DATA SHOWN Start Marker
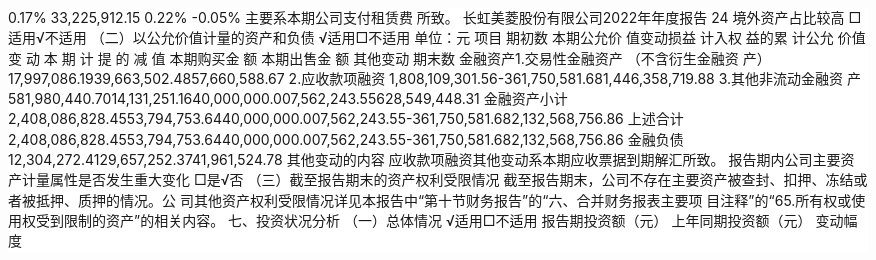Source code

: 0.17%
33,225,912.15
0.22%
-0.05%
主要系本期公司支付租赁费
所致。
长虹美菱股份有限公司2022年年度报告
24
境外资产占比较高
□适用√不适用
（二）以公允价值计量的资产和负债
√适用□不适用
单位：元
项目
期初数
本期公允价
值变动损益
计入权
益的累
计公允
价值变
动
本
期
计
提
的
减
值
本期购买金
额
本期出售金
额
其他变动
期末数
金融资产1.交易性金融资产
（不含衍生金融资
产）
17,997,086.1939,663,502.4857,660,588.67
2.应收款项融资
1,808,109,301.56-361,750,581.681,446,358,719.88
3.其他非流动金融资
产
581,980,440.7014,131,251.1640,000,000.007,562,243.55628,549,448.31
金融资产小计
2,408,086,828.4553,794,753.6440,000,000.007,562,243.55-361,750,581.682,132,568,756.86
上述合计
2,408,086,828.4553,794,753.6440,000,000.007,562,243.55-361,750,581.682,132,568,756.86
金融负债
12,304,272.4129,657,252.3741,961,524.78
其他变动的内容
应收款项融资其他变动系本期应收票据到期解汇所致。
报告期内公司主要资产计量属性是否发生重大变化
□是√否
（三）截至报告期末的资产权利受限情况
截至报告期末，公司不存在主要资产被查封、扣押、冻结或者被抵押、质押的情况。公
司其他资产权利受限情况详见本报告中“第十节财务报告”的“六、合并财务报表主要项
目注释”的“65.所有权或使用权受到限制的资产”的相关内容。
七、投资状况分析
（一）总体情况
√适用□不适用
报告期投资额（元）
上年同期投资额（元）
变动幅度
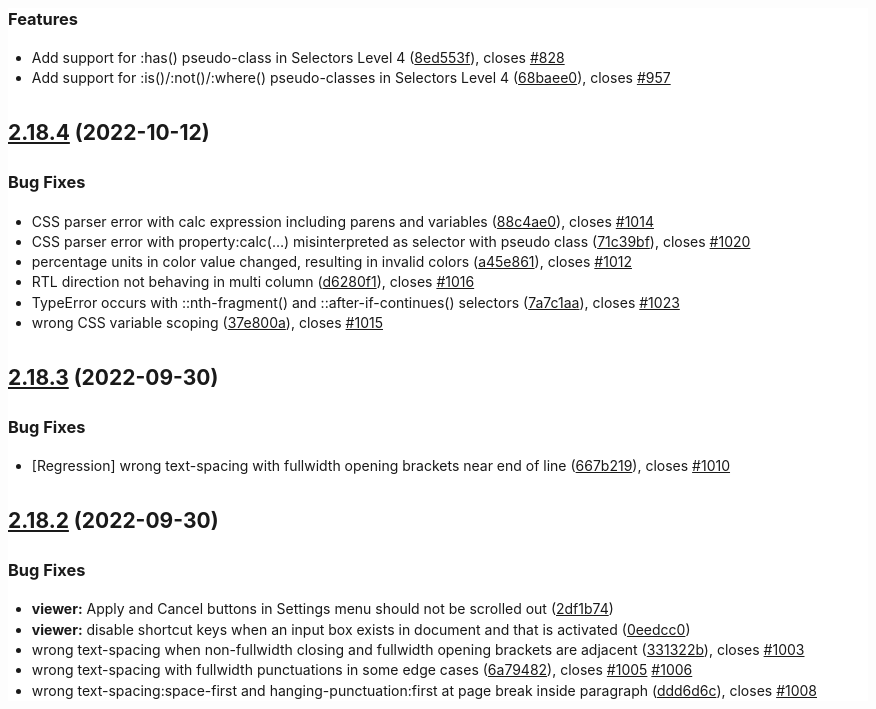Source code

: ### Features

- Add support for :has() pseudo-class in Selectors Level 4 ([8ed553f](https://github.com/vivliostyle/vivliostyle.js/commit/8ed553f51e410f7a13465dfdeeadf9d4a6e0239e)), closes [#828](https://github.com/vivliostyle/vivliostyle.js/issues/828)
- Add support for :is()/:not()/:where() pseudo-classes in Selectors Level 4 ([68baee0](https://github.com/vivliostyle/vivliostyle.js/commit/68baee017e73e54f0823c39095a0dfeeb3de9e7f)), closes [#957](https://github.com/vivliostyle/vivliostyle.js/issues/957)

## [2.18.4](https://github.com/vivliostyle/vivliostyle.js/compare/v2.18.3...v2.18.4) (2022-10-12)

### Bug Fixes

- CSS parser error with calc expression including parens and variables ([88c4ae0](https://github.com/vivliostyle/vivliostyle.js/commit/88c4ae00039dab743945c141fcb5c167580ddf2a)), closes [#1014](https://github.com/vivliostyle/vivliostyle.js/issues/1014)
- CSS parser error with property:calc(…) misinterpreted as selector with pseudo class ([71c39bf](https://github.com/vivliostyle/vivliostyle.js/commit/71c39bf665d6a2b668f175f8d3623184275ec23a)), closes [#1020](https://github.com/vivliostyle/vivliostyle.js/issues/1020)
- percentage units in color value changed, resulting in invalid colors ([a45e861](https://github.com/vivliostyle/vivliostyle.js/commit/a45e861903946e3f2499f23d6ef4fe852fae30d5)), closes [#1012](https://github.com/vivliostyle/vivliostyle.js/issues/1012)
- RTL direction not behaving in multi column ([d6280f1](https://github.com/vivliostyle/vivliostyle.js/commit/d6280f184e9217f05c98b937ae14b1efc2808192)), closes [#1016](https://github.com/vivliostyle/vivliostyle.js/issues/1016)
- TypeError occurs with ::nth-fragment() and ::after-if-continues() selectors ([7a7c1aa](https://github.com/vivliostyle/vivliostyle.js/commit/7a7c1aa983a5142c05080a080e5e1c08cbc6bb0b)), closes [#1023](https://github.com/vivliostyle/vivliostyle.js/issues/1023)
- wrong CSS variable scoping ([37e800a](https://github.com/vivliostyle/vivliostyle.js/commit/37e800a7074f3c907214b11630d9728fd652c4df)), closes [#1015](https://github.com/vivliostyle/vivliostyle.js/issues/1015)

## [2.18.3](https://github.com/vivliostyle/vivliostyle.js/compare/v2.18.2...v2.18.3) (2022-09-30)

### Bug Fixes

- [Regression] wrong text-spacing with fullwidth opening brackets near end of line ([667b219](https://github.com/vivliostyle/vivliostyle.js/commit/667b2199c59e97aa3962420d0bbab0638cc71695)), closes [#1010](https://github.com/vivliostyle/vivliostyle.js/issues/1010)

## [2.18.2](https://github.com/vivliostyle/vivliostyle.js/compare/v2.18.1...v2.18.2) (2022-09-30)

### Bug Fixes

- **viewer:** Apply and Cancel buttons in Settings menu should not be scrolled out ([2df1b74](https://github.com/vivliostyle/vivliostyle.js/commit/2df1b7449dd78ae30c0d3a45a1b90035dcda67c7))
- **viewer:** disable shortcut keys when an input box exists in document and that is activated ([0eedcc0](https://github.com/vivliostyle/vivliostyle.js/commit/0eedcc0510ca862753b0aa6f6474d06a5d4ce8e4))
- wrong text-spacing when non-fullwidth closing and fullwidth opening brackets are adjacent ([331322b](https://github.com/vivliostyle/vivliostyle.js/commit/331322b63b8105e3e73eb53f5d2028b1a2e3efbe)), closes [#1003](https://github.com/vivliostyle/vivliostyle.js/issues/1003)
- wrong text-spacing with fullwidth punctuations in some edge cases ([6a79482](https://github.com/vivliostyle/vivliostyle.js/commit/6a794827e3f84b16659bb209d9ada7fe195b4582)), closes [#1005](https://github.com/vivliostyle/vivliostyle.js/issues/1005) [#1006](https://github.com/vivliostyle/vivliostyle.js/issues/1006)
- wrong text-spacing:space-first and hanging-punctuation:first at page break inside paragraph ([ddd6d6c](https://github.com/vivliostyle/vivliostyle.js/commit/ddd6d6c93afca7662023110d92acbb716dfa94fd)), closes [#1008](https://github.com/vivliostyle/vivliostyle.js/issues/1008)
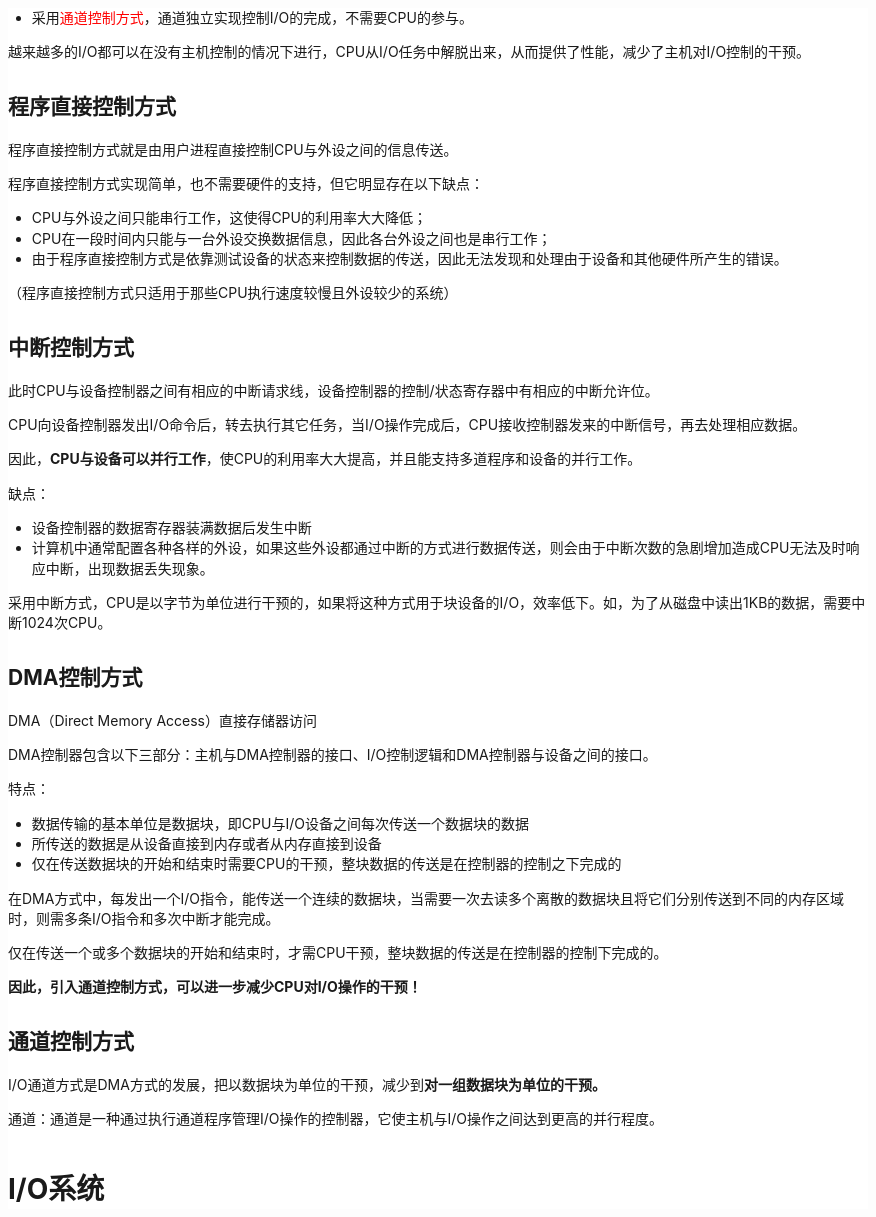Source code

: * 采用<font color=red>通道控制方式</font>，通道独立实现控制I/O的完成，不需要CPU的参与。

​       越来越多的I/O都可以在没有主机控制的情况下进行，CPU从I/O任务中解脱出来，从而提供了性能，减少了主机对I/O控制的干预。

## 程序直接控制方式

程序直接控制方式就是由用户进程直接控制CPU与外设之间的信息传送。

程序直接控制方式实现简单，也不需要硬件的支持，但它明显存在以下缺点：

* CPU与外设之间只能串行工作，这使得CPU的利用率大大降低；
* CPU在一段时间内只能与一台外设交换数据信息，因此各台外设之间也是串行工作；
* 由于程序直接控制方式是依靠测试设备的状态来控制数据的传送，因此无法发现和处理由于设备和其他硬件所产生的错误。

（程序直接控制方式只适用于那些CPU执行速度较慢且外设较少的系统）

## 中断控制方式

此时CPU与设备控制器之间有相应的中断请求线，设备控制器的控制/状态寄存器中有相应的中断允许位。

CPU向设备控制器发出I/O命令后，转去执行其它任务，当I/O操作完成后，CPU接收控制器发来的中断信号，再去处理相应数据。

因此，**CPU与设备可以并行工作**，使CPU的利用率大大提高，并且能支持多道程序和设备的并行工作。

缺点：

* 设备控制器的数据寄存器装满数据后发生中断
* 计算机中通常配置各种各样的外设，如果这些外设都通过中断的方式进行数据传送，则会由于中断次数的急剧增加造成CPU无法及时响应中断，出现数据丢失现象。

采用中断方式，CPU是以字节为单位进行干预的，如果将这种方式用于块设备的I/O，效率低下。如，为了从磁盘中读出1KB的数据，需要中断1024次CPU。

## DMA控制方式

DMA（Direct Memory Access）直接存储器访问

DMA控制器包含以下三部分：主机与DMA控制器的接口、I/O控制逻辑和DMA控制器与设备之间的接口。

特点：

* 数据传输的基本单位是数据块，即CPU与I/O设备之间每次传送一个数据块的数据
* 所传送的数据是从设备直接到内存或者从内存直接到设备
* 仅在传送数据块的开始和结束时需要CPU的干预，整块数据的传送是在控制器的控制之下完成的

 在DMA方式中，每发出一个I/O指令，能传送一个连续的数据块，当需要一次去读多个离散的数据块且将它们分别传送到不同的内存区域时，则需多条I/O指令和多次中断才能完成。

仅在传送一个或多个数据块的开始和结束时，才需CPU干预，整块数据的传送是在控制器的控制下完成的。

**因此，引入通道控制方式，可以进一步减少CPU对I/O操作的干预！**

## 通道控制方式

I/O通道方式是DMA方式的发展，把以数据块为单位的干预，减少到**对一组数据块为单位的干预。**

通道：通道是一种通过执行通道程序管理I/O操作的控制器，它使主机与I/O操作之间达到更高的并行程度。



# I/O系统
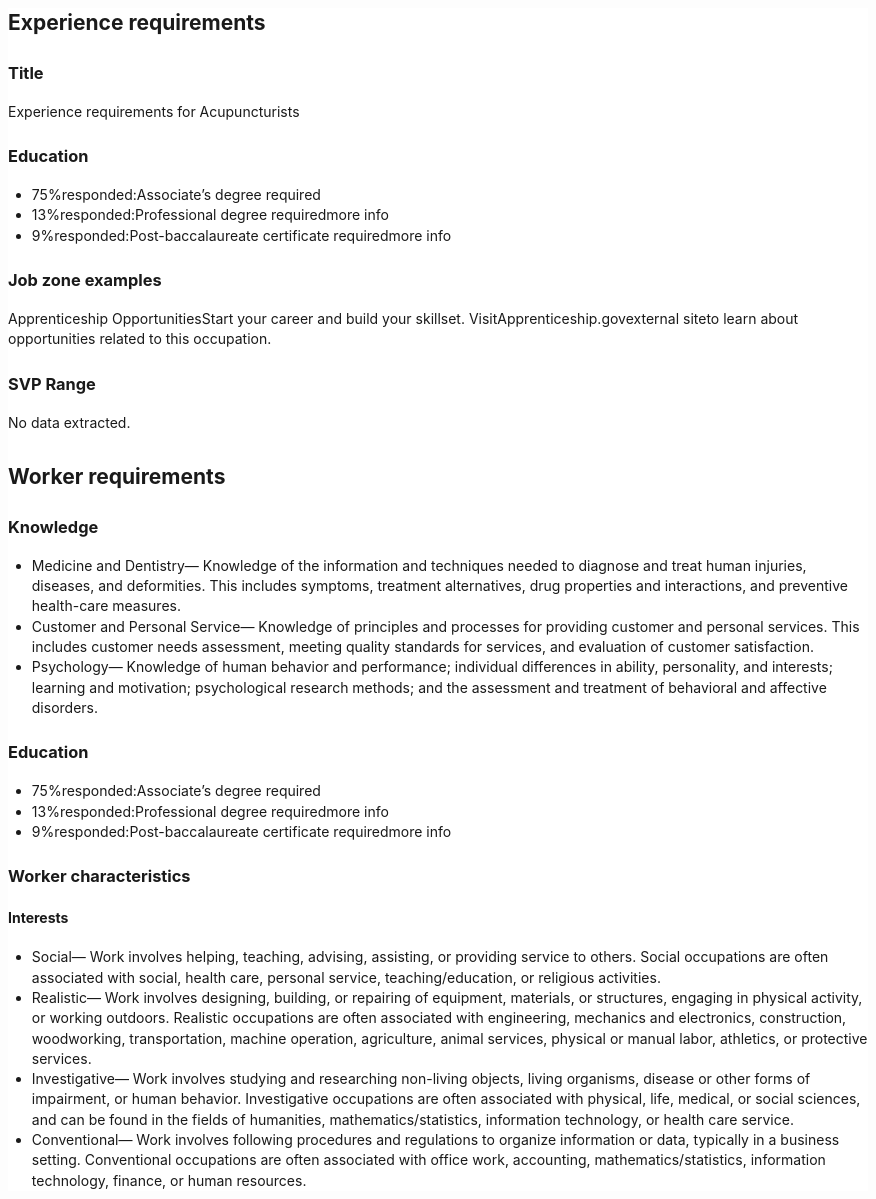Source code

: ## Experience requirements
### Title
Experience requirements for Acupuncturists

### Education
- 75%responded:Associate’s degree required
- 13%responded:Professional degree requiredmore info
- 9%responded:Post-baccalaureate certificate requiredmore info

### Job zone examples
Apprenticeship OpportunitiesStart your career and build your skillset. VisitApprenticeship.govexternal siteto learn about opportunities related to this occupation.

### SVP Range
No data extracted.

## Worker requirements
### Knowledge
- Medicine and Dentistry— Knowledge of the information and techniques needed to diagnose and treat human injuries, diseases, and deformities. This includes symptoms, treatment alternatives, drug properties and interactions, and preventive health-care measures.
- Customer and Personal Service— Knowledge of principles and processes for providing customer and personal services. This includes customer needs assessment, meeting quality standards for services, and evaluation of customer satisfaction.
- Psychology— Knowledge of human behavior and performance; individual differences in ability, personality, and interests; learning and motivation; psychological research methods; and the assessment and treatment of behavioral and affective disorders.

### Education
- 75%responded:Associate’s degree required
- 13%responded:Professional degree requiredmore info
- 9%responded:Post-baccalaureate certificate requiredmore info

### Worker characteristics
#### Interests
- Social— Work involves helping, teaching, advising, assisting, or providing service to others. Social occupations are often associated with social, health care, personal service, teaching/education, or religious activities.
- Realistic— Work involves designing, building, or repairing of equipment, materials, or structures, engaging in physical activity, or working outdoors. Realistic occupations are often associated with engineering, mechanics and electronics, construction, woodworking, transportation, machine operation, agriculture, animal services, physical or manual labor, athletics, or protective services.
- Investigative— Work involves studying and researching non-living objects, living organisms, disease or other forms of impairment, or human behavior. Investigative occupations are often associated with physical, life, medical, or social sciences, and can be found in the fields of humanities, mathematics/statistics, information technology, or health care service.
- Conventional— Work involves following procedures and regulations to organize information or data, typically in a business setting. Conventional occupations are often associated with office work, accounting, mathematics/statistics, information technology, finance, or human resources.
DATA SHOWN End Marker
DIRECTIONS:
Retype exactly the lines above, from the one with "### SVP Range" through the one with "- Realistic— Work", inclusive.

ANSWER:
### SVP Range
No data extracted.

## Worker requirements
### Knowledge
- Medicine and Dentistry— Knowledge of the information and techniques needed to diagnose and treat human injuries, diseases, and deformities. This includes symptoms, treatment alternatives, drug properties and interactions, and preventive health-care measures.
- Customer and Personal Service— Knowledge of principles and processes for providing customer and personal services. This includes customer needs assessment, meeting quality standards for services, and evaluation of customer satisfaction.
- Psychology— Knowledge of human behavior and performance; individual differences in ability, personality, and interests; learning and motivation; psychological research methods; and the assessment and treatment of behavioral and affective disorders.

### Education
- 75%responded:Associate’s degree required
- 13%responded:Professional degree requiredmore info
- 9%responded:Post-baccalaureate certificate requiredmore info

### Worker characteristics
#### Interests
- Social— Work involves helping, teaching, advising, assisting, or providing service to others. Social occupations are often associated with social, health care, personal service, teaching/education, or religious activities.
- Realistic— Work involves designing, building, or repairing of equipment, materials, or structures, engaging in physical activity, or working outdoors. Realistic occupations are often associated with engineering, mechanics and electronics, construction, woodworking, transportation, machine operation, agriculture, animal services, physical or manual labor, athletics, or protective services.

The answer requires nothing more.